Do we really want God to fight His enemies? Do we really want them destroyed? Play your instruments, sing the Psalms, join the choir. With every measure of music, the rod of God will rain down blow after blow upon the enemy. Let Him brandish the weapons and the rod; we are called to brandish harp and lyre in songs of praise.
But you ask," Do I have to join the choir in order to join in the song? Can't I just sing Psalms?" No, it is not required that you join the choir, but where better to learn the skills than in the choir? The choir is the church's organized army. They are the troops that go to the front line. The intensity of the battle is no where greater than in the choir. The liturgy of the "Sacrifice of Praise" as found in Chronicles with its choir of Levites was given by God through David, so that when the bloody sacrifices were fulfilled in Christ, we might still offer Him the sacrifice of our lips, a part of presenting our bodies as a "living sacrifice, acceptable to God, which is your spiritual service of worship" (Romans 12:1).

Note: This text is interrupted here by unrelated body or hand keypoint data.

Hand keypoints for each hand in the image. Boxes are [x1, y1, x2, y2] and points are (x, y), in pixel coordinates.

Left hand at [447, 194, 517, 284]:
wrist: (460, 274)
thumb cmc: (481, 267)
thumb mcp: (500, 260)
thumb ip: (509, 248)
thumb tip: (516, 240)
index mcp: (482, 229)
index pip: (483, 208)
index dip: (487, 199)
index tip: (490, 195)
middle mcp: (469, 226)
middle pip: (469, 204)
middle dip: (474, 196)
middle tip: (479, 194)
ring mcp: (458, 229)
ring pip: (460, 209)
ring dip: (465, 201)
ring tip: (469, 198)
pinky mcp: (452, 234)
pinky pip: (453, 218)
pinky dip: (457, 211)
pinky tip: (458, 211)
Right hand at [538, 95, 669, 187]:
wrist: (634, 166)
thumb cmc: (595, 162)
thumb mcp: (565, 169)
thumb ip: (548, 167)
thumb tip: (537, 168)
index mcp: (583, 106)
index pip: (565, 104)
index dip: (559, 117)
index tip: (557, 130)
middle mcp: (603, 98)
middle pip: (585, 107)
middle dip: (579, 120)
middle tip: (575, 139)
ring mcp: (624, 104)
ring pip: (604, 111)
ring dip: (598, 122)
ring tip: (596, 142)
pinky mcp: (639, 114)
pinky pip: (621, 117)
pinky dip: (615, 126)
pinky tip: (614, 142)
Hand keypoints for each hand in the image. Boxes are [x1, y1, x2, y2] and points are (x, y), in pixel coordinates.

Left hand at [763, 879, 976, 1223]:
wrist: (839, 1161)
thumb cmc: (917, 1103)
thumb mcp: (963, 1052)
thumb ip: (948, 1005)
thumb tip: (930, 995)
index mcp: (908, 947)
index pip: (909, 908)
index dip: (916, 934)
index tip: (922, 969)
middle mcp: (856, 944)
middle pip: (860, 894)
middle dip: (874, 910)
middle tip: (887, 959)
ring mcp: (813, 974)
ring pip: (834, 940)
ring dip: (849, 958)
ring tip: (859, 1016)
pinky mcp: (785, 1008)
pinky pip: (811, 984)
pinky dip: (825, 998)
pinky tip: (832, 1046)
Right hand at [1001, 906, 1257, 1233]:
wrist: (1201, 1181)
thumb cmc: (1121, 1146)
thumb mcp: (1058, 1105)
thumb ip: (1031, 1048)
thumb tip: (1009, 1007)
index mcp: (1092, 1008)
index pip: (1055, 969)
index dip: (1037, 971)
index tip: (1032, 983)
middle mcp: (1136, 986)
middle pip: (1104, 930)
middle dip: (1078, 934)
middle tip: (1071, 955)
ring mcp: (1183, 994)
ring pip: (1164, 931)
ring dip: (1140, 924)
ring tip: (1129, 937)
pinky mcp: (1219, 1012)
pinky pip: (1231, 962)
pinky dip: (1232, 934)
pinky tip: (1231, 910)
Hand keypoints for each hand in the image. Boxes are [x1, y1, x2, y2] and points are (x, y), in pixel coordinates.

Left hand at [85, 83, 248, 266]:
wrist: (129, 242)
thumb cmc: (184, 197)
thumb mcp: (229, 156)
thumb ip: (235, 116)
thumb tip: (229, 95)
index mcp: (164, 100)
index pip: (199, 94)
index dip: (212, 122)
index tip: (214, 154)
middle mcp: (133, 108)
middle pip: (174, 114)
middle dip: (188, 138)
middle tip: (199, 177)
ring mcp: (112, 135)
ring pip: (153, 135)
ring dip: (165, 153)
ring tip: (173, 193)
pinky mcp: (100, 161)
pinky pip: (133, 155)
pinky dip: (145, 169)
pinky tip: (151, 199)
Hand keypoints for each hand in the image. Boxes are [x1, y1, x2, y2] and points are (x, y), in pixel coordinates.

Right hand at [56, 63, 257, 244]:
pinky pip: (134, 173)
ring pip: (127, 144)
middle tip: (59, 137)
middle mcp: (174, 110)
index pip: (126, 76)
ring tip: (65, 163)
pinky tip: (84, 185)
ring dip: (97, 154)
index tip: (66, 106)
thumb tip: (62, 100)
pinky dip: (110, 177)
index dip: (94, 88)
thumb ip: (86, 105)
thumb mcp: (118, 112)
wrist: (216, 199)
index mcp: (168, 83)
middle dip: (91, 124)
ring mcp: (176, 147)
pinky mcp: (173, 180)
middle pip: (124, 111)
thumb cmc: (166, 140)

And men, you need to be at choir. You have been letting the women do most of the fighting long enough. Why do choirs consist mostly of women? Are men afraid to lead in the fight? As a choir director who has difficulty getting men to sing, I have to come to this conclusion. Men have abdicated. They let the women lead them in battle. Men, stop rattling your sabers, stop all the tough talk, stop acting like you're in the midst of the fray. Rise up, O men of God, and you will have songs. "For Topheth has long been ready, indeed, it has been prepared for the king. He has made it deep and large, A pyre of fire with plenty of wood; The breath of the Lord, like a torrent of brimstone, sets it afire" (Isaiah 30:33). Do you want to see God kindle the funeral pyres of the world's kings? Join the choir and you will have songs. God will kindle the fires.